EXCERPTED PASSAGE:
# # # # # # #

Question

integral of sin²x-cos²x/sinxcosx

Answer 1

${sin}^{2} x - {cos}^{2} x = - ( {cos}^{2} x - {sin}^{2} x) = - cos2x \\ also \\ sinxcosx \times 2 \div 2 = (1 \div 2)sin2x \\ question \: becomes \: integraion \: of \: \\ - 2cos2xdx \div sin2x \\ let \: sin2x = t \\ 2cos2xdx = dt \\ question \: reduces \: to \: integration \: of \: \: \\ - dt \div t \\ = - log(t) = - log(sin2x)$
here is complete answer

Answer 2

answer : ln|secx| - ln|sinx| + K

we have to integrate (sin²x - cos²x)/sinx.cosx

first we should resolve into simpler form.

# # # # # # #

WHAT TO PRODUCE: In the integration thread, explain in one to three sentences why letting t = sin2x in the first answer reduces the integral to one of -dt/t.

# # # # # # #

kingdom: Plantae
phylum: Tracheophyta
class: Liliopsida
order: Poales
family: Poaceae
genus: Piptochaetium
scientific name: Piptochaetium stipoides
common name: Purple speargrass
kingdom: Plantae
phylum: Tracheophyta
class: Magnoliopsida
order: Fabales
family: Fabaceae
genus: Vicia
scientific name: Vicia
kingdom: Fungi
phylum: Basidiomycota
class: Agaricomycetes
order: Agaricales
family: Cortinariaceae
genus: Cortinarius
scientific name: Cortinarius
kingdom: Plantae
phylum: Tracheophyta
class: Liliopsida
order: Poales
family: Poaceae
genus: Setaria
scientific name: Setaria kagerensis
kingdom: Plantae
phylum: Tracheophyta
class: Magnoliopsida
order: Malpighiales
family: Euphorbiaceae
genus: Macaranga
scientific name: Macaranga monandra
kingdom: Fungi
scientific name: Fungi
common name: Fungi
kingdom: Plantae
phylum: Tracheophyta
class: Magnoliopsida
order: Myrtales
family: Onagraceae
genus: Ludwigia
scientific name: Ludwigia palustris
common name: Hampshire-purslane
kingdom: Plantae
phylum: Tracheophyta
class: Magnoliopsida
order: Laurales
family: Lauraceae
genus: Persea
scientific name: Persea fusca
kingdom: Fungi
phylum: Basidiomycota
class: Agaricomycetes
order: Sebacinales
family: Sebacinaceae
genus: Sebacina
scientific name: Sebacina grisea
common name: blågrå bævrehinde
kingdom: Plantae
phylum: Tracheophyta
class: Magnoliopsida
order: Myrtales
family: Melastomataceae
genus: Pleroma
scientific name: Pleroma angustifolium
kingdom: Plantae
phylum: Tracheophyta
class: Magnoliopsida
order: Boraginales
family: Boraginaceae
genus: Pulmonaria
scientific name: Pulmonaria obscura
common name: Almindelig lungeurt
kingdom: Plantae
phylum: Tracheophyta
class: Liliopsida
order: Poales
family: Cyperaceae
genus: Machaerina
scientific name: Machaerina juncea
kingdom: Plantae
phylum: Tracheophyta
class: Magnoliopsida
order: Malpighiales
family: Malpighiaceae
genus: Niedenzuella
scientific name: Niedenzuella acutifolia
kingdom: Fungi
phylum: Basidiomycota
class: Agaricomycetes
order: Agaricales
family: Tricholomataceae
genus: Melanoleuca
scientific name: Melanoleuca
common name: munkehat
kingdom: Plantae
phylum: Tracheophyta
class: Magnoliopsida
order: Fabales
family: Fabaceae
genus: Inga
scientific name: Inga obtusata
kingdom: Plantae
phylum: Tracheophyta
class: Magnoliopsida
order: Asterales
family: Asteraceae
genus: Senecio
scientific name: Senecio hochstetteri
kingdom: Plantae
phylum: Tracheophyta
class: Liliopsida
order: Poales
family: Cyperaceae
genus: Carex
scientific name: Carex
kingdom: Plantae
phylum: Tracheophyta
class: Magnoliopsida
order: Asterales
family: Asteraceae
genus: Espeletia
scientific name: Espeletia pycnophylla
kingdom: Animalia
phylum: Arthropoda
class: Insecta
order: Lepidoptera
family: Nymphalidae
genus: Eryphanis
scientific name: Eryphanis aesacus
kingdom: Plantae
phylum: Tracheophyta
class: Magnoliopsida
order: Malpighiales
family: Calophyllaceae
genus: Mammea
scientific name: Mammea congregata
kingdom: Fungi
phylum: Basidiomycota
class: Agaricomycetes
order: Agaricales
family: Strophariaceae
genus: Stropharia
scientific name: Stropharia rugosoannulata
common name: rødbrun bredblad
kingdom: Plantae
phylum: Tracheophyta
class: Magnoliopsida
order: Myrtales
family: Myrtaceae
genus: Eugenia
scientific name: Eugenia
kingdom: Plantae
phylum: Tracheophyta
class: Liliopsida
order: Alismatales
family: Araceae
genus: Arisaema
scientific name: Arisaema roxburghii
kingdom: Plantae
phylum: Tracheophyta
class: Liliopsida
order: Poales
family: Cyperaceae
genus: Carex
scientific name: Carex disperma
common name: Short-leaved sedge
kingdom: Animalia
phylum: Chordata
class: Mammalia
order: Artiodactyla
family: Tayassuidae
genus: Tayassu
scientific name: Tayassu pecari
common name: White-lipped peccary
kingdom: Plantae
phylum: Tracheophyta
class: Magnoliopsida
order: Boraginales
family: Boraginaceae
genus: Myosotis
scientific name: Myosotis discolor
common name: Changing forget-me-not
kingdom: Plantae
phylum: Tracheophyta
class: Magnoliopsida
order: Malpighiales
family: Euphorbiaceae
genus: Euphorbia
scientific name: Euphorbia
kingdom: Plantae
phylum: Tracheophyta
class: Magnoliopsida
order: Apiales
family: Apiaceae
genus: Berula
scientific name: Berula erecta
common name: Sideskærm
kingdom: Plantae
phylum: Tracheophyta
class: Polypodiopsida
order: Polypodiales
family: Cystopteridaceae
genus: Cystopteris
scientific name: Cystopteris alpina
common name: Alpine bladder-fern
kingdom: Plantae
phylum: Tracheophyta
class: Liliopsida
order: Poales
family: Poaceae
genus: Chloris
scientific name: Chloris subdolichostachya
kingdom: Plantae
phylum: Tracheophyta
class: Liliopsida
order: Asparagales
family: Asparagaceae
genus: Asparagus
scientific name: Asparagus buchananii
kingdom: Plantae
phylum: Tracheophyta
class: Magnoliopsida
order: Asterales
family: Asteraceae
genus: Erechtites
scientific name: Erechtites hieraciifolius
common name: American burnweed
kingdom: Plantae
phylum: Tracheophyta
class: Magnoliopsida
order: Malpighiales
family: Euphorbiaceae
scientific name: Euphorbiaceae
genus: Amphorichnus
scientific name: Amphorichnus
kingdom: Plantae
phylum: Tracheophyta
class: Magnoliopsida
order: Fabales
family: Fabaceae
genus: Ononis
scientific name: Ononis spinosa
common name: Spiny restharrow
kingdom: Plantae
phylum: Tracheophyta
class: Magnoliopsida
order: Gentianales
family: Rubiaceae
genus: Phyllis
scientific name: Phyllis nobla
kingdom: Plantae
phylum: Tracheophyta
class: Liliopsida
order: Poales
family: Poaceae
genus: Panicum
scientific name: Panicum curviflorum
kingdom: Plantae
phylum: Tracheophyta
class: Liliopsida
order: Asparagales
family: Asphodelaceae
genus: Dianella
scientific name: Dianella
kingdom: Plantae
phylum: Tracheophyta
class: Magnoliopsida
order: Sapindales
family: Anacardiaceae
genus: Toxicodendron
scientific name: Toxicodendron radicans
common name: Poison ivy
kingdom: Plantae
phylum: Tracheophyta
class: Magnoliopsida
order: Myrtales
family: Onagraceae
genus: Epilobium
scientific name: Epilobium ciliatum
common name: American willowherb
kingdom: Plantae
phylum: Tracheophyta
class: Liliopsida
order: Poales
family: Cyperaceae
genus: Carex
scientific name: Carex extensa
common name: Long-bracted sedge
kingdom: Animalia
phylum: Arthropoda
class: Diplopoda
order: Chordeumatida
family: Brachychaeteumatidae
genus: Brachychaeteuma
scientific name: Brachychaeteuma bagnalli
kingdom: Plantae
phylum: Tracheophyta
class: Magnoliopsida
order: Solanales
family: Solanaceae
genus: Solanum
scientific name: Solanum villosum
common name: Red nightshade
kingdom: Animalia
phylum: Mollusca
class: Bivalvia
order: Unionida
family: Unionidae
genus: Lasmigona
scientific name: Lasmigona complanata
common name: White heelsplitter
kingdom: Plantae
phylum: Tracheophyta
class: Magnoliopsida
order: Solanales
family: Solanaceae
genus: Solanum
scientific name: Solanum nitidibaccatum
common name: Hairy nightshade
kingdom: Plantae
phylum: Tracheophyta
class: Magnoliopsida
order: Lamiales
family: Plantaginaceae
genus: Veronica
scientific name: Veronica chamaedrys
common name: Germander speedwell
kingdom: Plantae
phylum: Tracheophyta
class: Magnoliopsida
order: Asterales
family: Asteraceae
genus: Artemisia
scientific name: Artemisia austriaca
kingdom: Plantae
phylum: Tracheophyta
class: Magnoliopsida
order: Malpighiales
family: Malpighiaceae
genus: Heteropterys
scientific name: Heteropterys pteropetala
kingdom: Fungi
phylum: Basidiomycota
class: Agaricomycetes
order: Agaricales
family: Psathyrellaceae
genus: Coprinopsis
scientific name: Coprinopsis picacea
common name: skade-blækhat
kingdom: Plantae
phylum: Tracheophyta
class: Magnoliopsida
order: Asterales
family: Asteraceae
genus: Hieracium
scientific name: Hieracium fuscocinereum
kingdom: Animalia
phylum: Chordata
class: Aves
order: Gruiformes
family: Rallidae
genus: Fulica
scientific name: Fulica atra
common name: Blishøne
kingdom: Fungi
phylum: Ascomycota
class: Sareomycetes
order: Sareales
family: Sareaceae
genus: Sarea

# # # # # # #

ANSWER BELOW: The first answer rewrites the numerator as -cos2x and the denominator sinxcosx as (1/2)sin2x, so the integrand becomes -2cos2xdx/sin2x. With t = sin2x, dt = 2cos2xdx. That matches the numerator apart from the minus sign, so the integral reduces to -dt/t.